AI Engineer 4 (Vision model (VLM) customization experience)
Capital One5 days ago
Cambridge, MA, USA +3 moreStaff+
Base Salary
$215k - $246k/yr
Responsibilities
- Partner with engineers, research scientists, technical program managers, and product managers to deliver AI-powered products.
- Design, develop, test, deploy, and support AI components for foundation model training, LLM inference, agents, similarity search, guardrails, evaluation, experimentation, governance, and observability.
- Use AI technologies including AWS Ultraclusters, Hugging Face, VectorDBs, and PyTorch.
- Develop foundation-model optimization techniques targeting scalability, cost, latency, throughput, and hardware utilization.
- Own end-to-end architecture and contribute to the technical vision and roadmap for foundational AI systems.
- Define and maintain SLOs covering latency, uptime, and model performance drift.
- Optimize GPU/TPU utilization and model inference pipelines with infrastructure engineering.
- Lead technical reviews for AI system deployments, including security, data governance, and compliance.
- Mentor Principal and Senior Associates on scalable design, performance tuning, and research-to-production translation.
Requirements
- Bachelor's degree in Computer Science, AI, Electrical Engineering, Computer Engineering, or a related field plus at least four years of experience developing AI and ML algorithms or technologies, or a master's degree in one of those fields plus at least two years of relevant experience.

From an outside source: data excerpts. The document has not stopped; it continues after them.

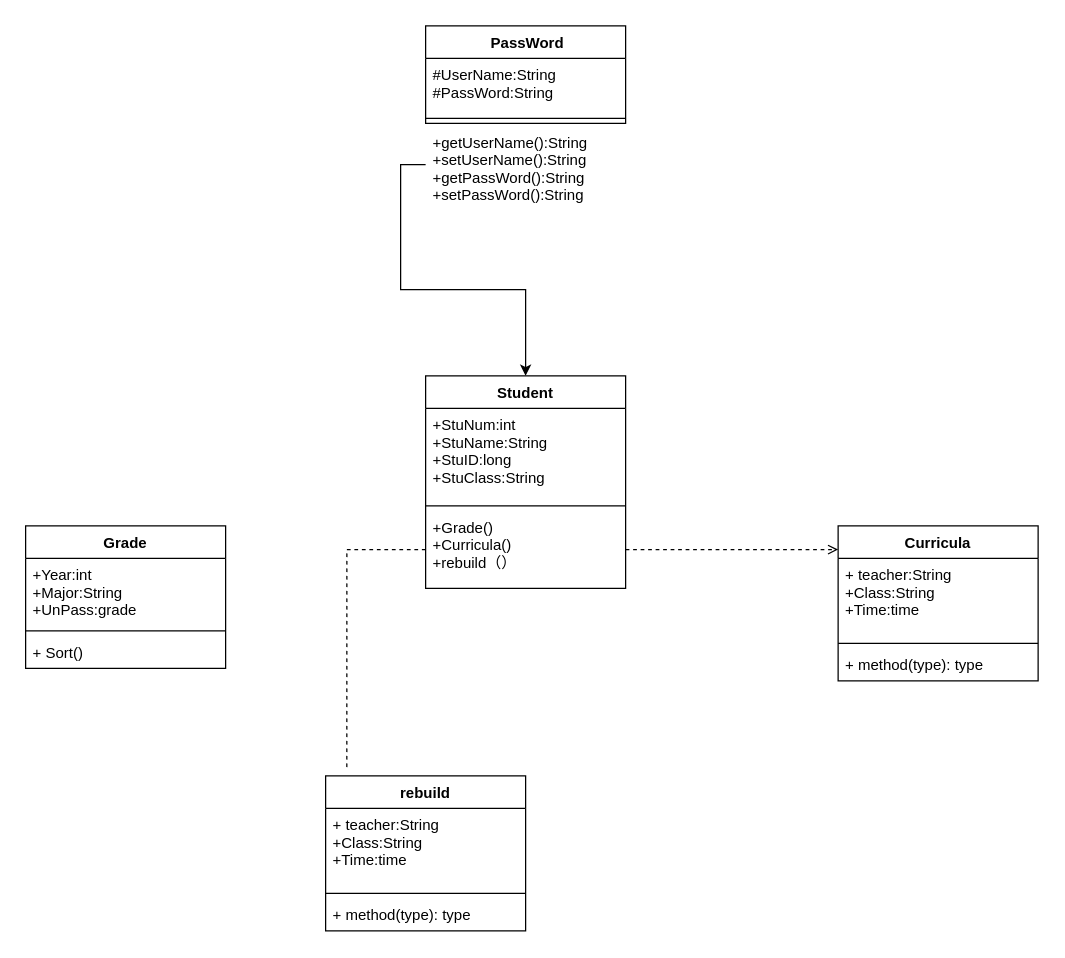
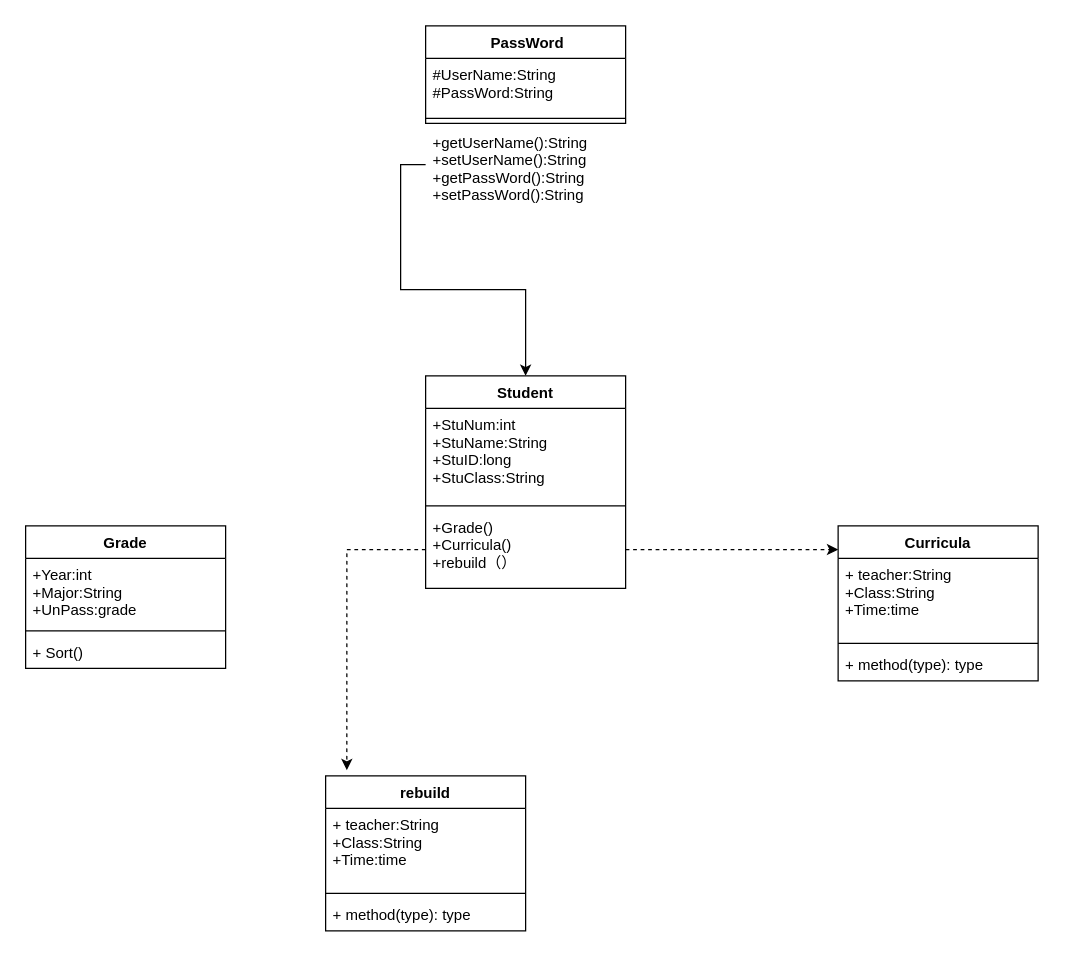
  <mxCell id="0" />
  <mxCell id="1" parent="0" />
  <mxCell id="2" value=" PassWord" style="swimlane;fontStyle=1;align=center;verticalAlign=top;childLayout=stackLayout;horizontal=1;startSize=26;horizontalStack=0;resizeParent=1;resizeParentMax=0;resizeLast=0;collapsible=1;marginBottom=0;" vertex="1" parent="1"><mxGeometry x="340" y="20" width="160" height="78" as="geometry" /></mxCell>
  <mxCell id="3" value="#UserName:String&#10;#PassWord:String" style="text;strokeColor=none;fillColor=none;align=left;verticalAlign=top;spacingLeft=4;spacingRight=4;overflow=hidden;rotatable=0;points=[[0,0.5],[1,0.5]];portConstraint=eastwest;" vertex="1" parent="2"><mxGeometry y="26" width="160" height="44" as="geometry" /></mxCell>
  <mxCell id="4" value="" style="line;strokeWidth=1;fillColor=none;align=left;verticalAlign=middle;spacingTop=-1;spacingLeft=3;spacingRight=3;rotatable=0;labelPosition=right;points=[];portConstraint=eastwest;strokeColor=inherit;" vertex="1" parent="2"><mxGeometry y="70" width="160" height="8" as="geometry" /></mxCell>
  <mxCell id="5" value="Student" style="swimlane;fontStyle=1;align=center;verticalAlign=top;childLayout=stackLayout;horizontal=1;startSize=26;horizontalStack=0;resizeParent=1;resizeParentMax=0;resizeLast=0;collapsible=1;marginBottom=0;" vertex="1" parent="1"><mxGeometry x="340" y="300" width="160" height="170" as="geometry" /></mxCell>
  <mxCell id="6" value="+StuNum:int&#10;+StuName:String&#10;+StuID:long&#10;+StuClass:String" style="text;strokeColor=none;fillColor=none;align=left;verticalAlign=top;spacingLeft=4;spacingRight=4;overflow=hidden;rotatable=0;points=[[0,0.5],[1,0.5]];portConstraint=eastwest;" vertex="1" parent="5"><mxGeometry y="26" width="160" height="74" as="geometry" /></mxCell>
  <mxCell id="7" value="" style="line;strokeWidth=1;fillColor=none;align=left;verticalAlign=middle;spacingTop=-1;spacingLeft=3;spacingRight=3;rotatable=0;labelPosition=right;points=[];portConstraint=eastwest;strokeColor=inherit;" vertex="1" parent="5"><mxGeometry y="100" width="160" height="8" as="geometry" /></mxCell>
  <mxCell id="8" value="+Grade()&#10;+Curricula()&#10;+rebuild（）" style="text;strokeColor=none;fillColor=none;align=left;verticalAlign=top;spacingLeft=4;spacingRight=4;overflow=hidden;rotatable=0;points=[[0,0.5],[1,0.5]];portConstraint=eastwest;" vertex="1" parent="5"><mxGeometry y="108" width="160" height="62" as="geometry" /></mxCell>
  <mxCell id="9" style="edgeStyle=orthogonalEdgeStyle;rounded=0;orthogonalLoop=1;jettySize=auto;html=1;entryX=0.5;entryY=0;entryDx=0;entryDy=0;" edge="1" parent="1" source="10" target="5"><mxGeometry relative="1" as="geometry" /></mxCell>
  <mxCell id="10" value="+getUserName():String&#10;+setUserName():String&#10;+getPassWord():String&#10;+setPassWord():String" style="text;strokeColor=none;fillColor=none;align=left;verticalAlign=top;spacingLeft=4;spacingRight=4;overflow=hidden;rotatable=0;points=[[0,0.5],[1,0.5]];portConstraint=eastwest;" vertex="1" parent="1"><mxGeometry x="340" y="100" width="160" height="62" as="geometry" /></mxCell>
  <mxCell id="11" value="Grade" style="swimlane;fontStyle=1;align=center;verticalAlign=top;childLayout=stackLayout;horizontal=1;startSize=26;horizontalStack=0;resizeParent=1;resizeParentMax=0;resizeLast=0;collapsible=1;marginBottom=0;" vertex="1" parent="1"><mxGeometry x="20" y="420" width="160" height="114" as="geometry" /></mxCell>
  <mxCell id="12" value="+Year:int&#10;+Major:String&#10;+UnPass:grade" style="text;strokeColor=none;fillColor=none;align=left;verticalAlign=top;spacingLeft=4;spacingRight=4;overflow=hidden;rotatable=0;points=[[0,0.5],[1,0.5]];portConstraint=eastwest;" vertex="1" parent="11"><mxGeometry y="26" width="160" height="54" as="geometry" /></mxCell>
  <mxCell id="13" value="" style="line;strokeWidth=1;fillColor=none;align=left;verticalAlign=middle;spacingTop=-1;spacingLeft=3;spacingRight=3;rotatable=0;labelPosition=right;points=[];portConstraint=eastwest;strokeColor=inherit;" vertex="1" parent="11"><mxGeometry y="80" width="160" height="8" as="geometry" /></mxCell>
  <mxCell id="14" value="+ Sort()" style="text;strokeColor=none;fillColor=none;align=left;verticalAlign=top;spacingLeft=4;spacingRight=4;overflow=hidden;rotatable=0;points=[[0,0.5],[1,0.5]];portConstraint=eastwest;" vertex="1" parent="11"><mxGeometry y="88" width="160" height="26" as="geometry" /></mxCell>
  <mxCell id="15" value="Curricula&#10;" style="swimlane;fontStyle=1;align=center;verticalAlign=top;childLayout=stackLayout;horizontal=1;startSize=26;horizontalStack=0;resizeParent=1;resizeParentMax=0;resizeLast=0;collapsible=1;marginBottom=0;" vertex="1" parent="1"><mxGeometry x="670" y="420" width="160" height="124" as="geometry" /></mxCell>
  <mxCell id="16" value="+ teacher:String&#10;+Class:String&#10;+Time:time" style="text;strokeColor=none;fillColor=none;align=left;verticalAlign=top;spacingLeft=4;spacingRight=4;overflow=hidden;rotatable=0;points=[[0,0.5],[1,0.5]];portConstraint=eastwest;" vertex="1" parent="15"><mxGeometry y="26" width="160" height="64" as="geometry" /></mxCell>
  <mxCell id="17" value="" style="line;strokeWidth=1;fillColor=none;align=left;verticalAlign=middle;spacingTop=-1;spacingLeft=3;spacingRight=3;rotatable=0;labelPosition=right;points=[];portConstraint=eastwest;strokeColor=inherit;" vertex="1" parent="15"><mxGeometry y="90" width="160" height="8" as="geometry" /></mxCell>
  <mxCell id="18" value="+ method(type): type" style="text;strokeColor=none;fillColor=none;align=left;verticalAlign=top;spacingLeft=4;spacingRight=4;overflow=hidden;rotatable=0;points=[[0,0.5],[1,0.5]];portConstraint=eastwest;" vertex="1" parent="15"><mxGeometry y="98" width="160" height="26" as="geometry" /></mxCell>
- <mxCell id="19" style="edgeStyle=orthogonalEdgeStyle;rounded=0;orthogonalLoop=1;jettySize=auto;html=1;entryX=0;entryY=0.153;entryDx=0;entryDy=0;entryPerimeter=0;dashed=1;endArrow=open;" edge="1" parent="1" source="8" target="15"><mxGeometry relative="1" as="geometry" /></mxCell>
+ <mxCell id="19" style="edgeStyle=orthogonalEdgeStyle;rounded=0;orthogonalLoop=1;jettySize=auto;html=1;entryX=0;entryY=0.153;entryDx=0;entryDy=0;entryPerimeter=0;dashed=1;" edge="1" parent="1" source="8" target="15"><mxGeometry relative="1" as="geometry" /></mxCell>
  <mxCell id="20" value="rebuild" style="swimlane;fontStyle=1;align=center;verticalAlign=top;childLayout=stackLayout;horizontal=1;startSize=26;horizontalStack=0;resizeParent=1;resizeParentMax=0;resizeLast=0;collapsible=1;marginBottom=0;" vertex="1" parent="1"><mxGeometry x="260" y="620" width="160" height="124" as="geometry" /></mxCell>
  <mxCell id="21" value="+ teacher:String&#10;+Class:String&#10;+Time:time" style="text;strokeColor=none;fillColor=none;align=left;verticalAlign=top;spacingLeft=4;spacingRight=4;overflow=hidden;rotatable=0;points=[[0,0.5],[1,0.5]];portConstraint=eastwest;" vertex="1" parent="20"><mxGeometry y="26" width="160" height="64" as="geometry" /></mxCell>
  <mxCell id="22" value="" style="line;strokeWidth=1;fillColor=none;align=left;verticalAlign=middle;spacingTop=-1;spacingLeft=3;spacingRight=3;rotatable=0;labelPosition=right;points=[];portConstraint=eastwest;strokeColor=inherit;" vertex="1" parent="20"><mxGeometry y="90" width="160" height="8" as="geometry" /></mxCell>
  <mxCell id="23" value="+ method(type): type" style="text;strokeColor=none;fillColor=none;align=left;verticalAlign=top;spacingLeft=4;spacingRight=4;overflow=hidden;rotatable=0;points=[[0,0.5],[1,0.5]];portConstraint=eastwest;" vertex="1" parent="20"><mxGeometry y="98" width="160" height="26" as="geometry" /></mxCell>
- <mxCell id="24" style="edgeStyle=orthogonalEdgeStyle;rounded=0;orthogonalLoop=1;jettySize=auto;html=1;entryX=0.106;entryY=-0.037;entryDx=0;entryDy=0;entryPerimeter=0;dashed=1;endArrow=none;" edge="1" parent="1" source="8" target="20"><mxGeometry relative="1" as="geometry" /></mxCell>
+ <mxCell id="24" style="edgeStyle=orthogonalEdgeStyle;rounded=0;orthogonalLoop=1;jettySize=auto;html=1;entryX=0.106;entryY=-0.037;entryDx=0;entryDy=0;entryPerimeter=0;dashed=1;" edge="1" parent="1" source="8" target="20"><mxGeometry relative="1" as="geometry" /></mxCell>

- At least four years of programming experience with Python, Go, Scala, CUDA, or Java.
- Preferred experience leading AI system development with cost, latency, throughput, and accuracy tradeoffs.
- Preferred six years of experience deploying scalable and responsible AI solutions on cloud platforms such as AWS, Google Cloud, Azure, or equivalent private cloud.
- Experience designing, developing, delivering, and supporting AI services.
- Experience with AI and ML technologies including LLM inference, similarity search, VectorDBs, guardrails, and memory using languages such as Python, C++, C#, Java, CUDA, or Golang.
- Experience optimizing training and inference software for hardware utilization, latency, throughput, and cost.
- Experience building agentic AI systems and workflows.
- Proficiency designing distributed systems for model training, evaluation, and online inference at petabyte scale.
- Experience defining AI model governance processes, including producibility, lineage tracking, and automated retraining schedules.
- Ability to influence architectural decisions across multiple AI product lines or platforms.
- Ability to understand current AI research and apply novel techniques in production.
Benefits
- Comprehensive health, financial, and other benefits supporting employee well-being, with eligibility varying by employment status and management level.
- This role is eligible for performance-based incentive compensation, including cash bonuses and/or long-term incentives.
- The posting states that applications will be accepted for a minimum of five business days.
- Capital One will consider sponsoring a new qualified applicant for employment authorization for this position.
About Capital One
Capital One is a U.S. consumer and commercial bank that offers credit cards, checking and savings accounts, auto financing, and lending to small and large businesses. It earns revenue from interest income and interchange/fees across its card and banking products, and develops cloud-based digital services. Founded in 1994, Capital One is publicly traded on the NYSE (COF) and is headquartered in McLean, Virginia.